Nigeria is showing all the signs of becoming a failed state; the armed forces do not enjoy the confidence of the people, making the country among the worst armies in the world. The country has been struggling with an ISIS-affiliated insurgency called Boko Haram, and the Army has been unable to defeat these insurgents after more than 10 years of fighting.
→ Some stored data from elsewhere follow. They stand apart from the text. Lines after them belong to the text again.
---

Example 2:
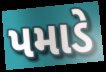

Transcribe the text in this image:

પમાડે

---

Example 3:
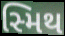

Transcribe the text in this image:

સ્મિથ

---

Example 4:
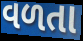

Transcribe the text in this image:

વળતા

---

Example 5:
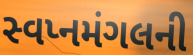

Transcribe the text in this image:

સ્વપ્નમંગલની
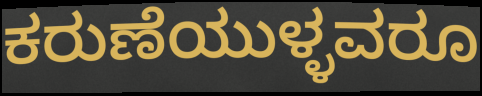
ಕರುಣೆಯುಳ್ಳವರೂ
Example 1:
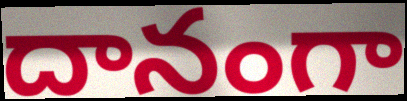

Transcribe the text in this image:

దానంగా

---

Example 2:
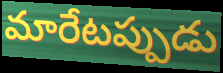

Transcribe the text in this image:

మారేటప్పుడు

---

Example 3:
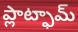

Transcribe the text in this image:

ప్లాట్ఫామ్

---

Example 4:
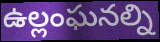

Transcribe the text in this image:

ఉల్లంఘనల్ని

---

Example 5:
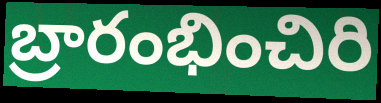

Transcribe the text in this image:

బ్రారంభించిరి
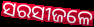
ସରସୀଜଳେ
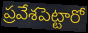
ప్రవేశపెట్టారో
The army has about 120,000 soldiers in its ranks and seemingly unlimited oil wealth, but corruption, lack of political will, and persistent intelligence failures have virtually brought the army to its knees. The Soldiers are known to desert frequently, there was a recent case of mutiny, and there are too many incidences where the army has opened fire on civilians. The situation is so bad that tribal regions are beginning to form vigilante units to protect their states such as Amotekun, ESN.

8. Eritrea

Eritrea has been called “Africa’s North Korea” in international relations circles. That shows a high level of military mobilization indeed. But military mobilization without anything else to show cannot win wars, or defend the country.
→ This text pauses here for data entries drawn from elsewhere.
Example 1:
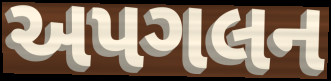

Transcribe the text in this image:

અપગલન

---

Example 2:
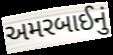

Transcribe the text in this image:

અમરબાઈનું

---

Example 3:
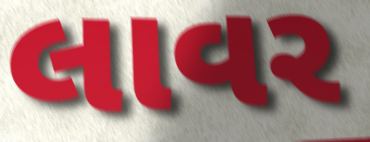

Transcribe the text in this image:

લાવર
This small country has over 250,000 fighters in the ranks of its army, and one wonders how the country is able to maintain this large standing army. There are accusations that the men are mostly used for forced labor than to secure its borders or fight al-Shabab terrorists. Many of those in the army has been known to the desert, and cross the border into Sudan, as soon as they are able. If soldiers are willing to desert, and then cross into an unstable region like Sudan, then the Eritrean army must be hopeless.

9. North Korea

Many will be surprised to find the North Korean Army on this list; after all, it looks like Defense is the top priority of the Kim regime. That certainly looks to be true, especially when you look at the top brass, and the impressive pictures on display about North Korean defense, that seems true. However, investigations reveal that much of the 1,280,000 personnel on active duty are only used for conscripted labour.

10. Iraq

Since Saddam Hussein’s fall, the Iraqi army has become a shadow of its former self. The spirit and morale have sunken to a new low, and this is despite years of training from U.S. and British forces. Recently, Iraqi lawmakers discovered 50,000 “ghost soldiers” in its ranks- these are troops who received a paycheck, but never showed up for work. This explains where the $26 billion in investments and military aid have been going. As a demonstration of their fighting ability (or lack of it), ISIS was able to overrun much of Western Iraq as Iraqi troops fled even before the Islamist’s onslaught began.



As we draw the curtain on our list of worst armies in the world, let us not forget that armies are often the reflection of the leadership that controls them. A failure of leadership is automatically a failure of the military’s capacity. Equipment, training, motivation, and morale are all important fundamentals that determine whether or not an army will be effective.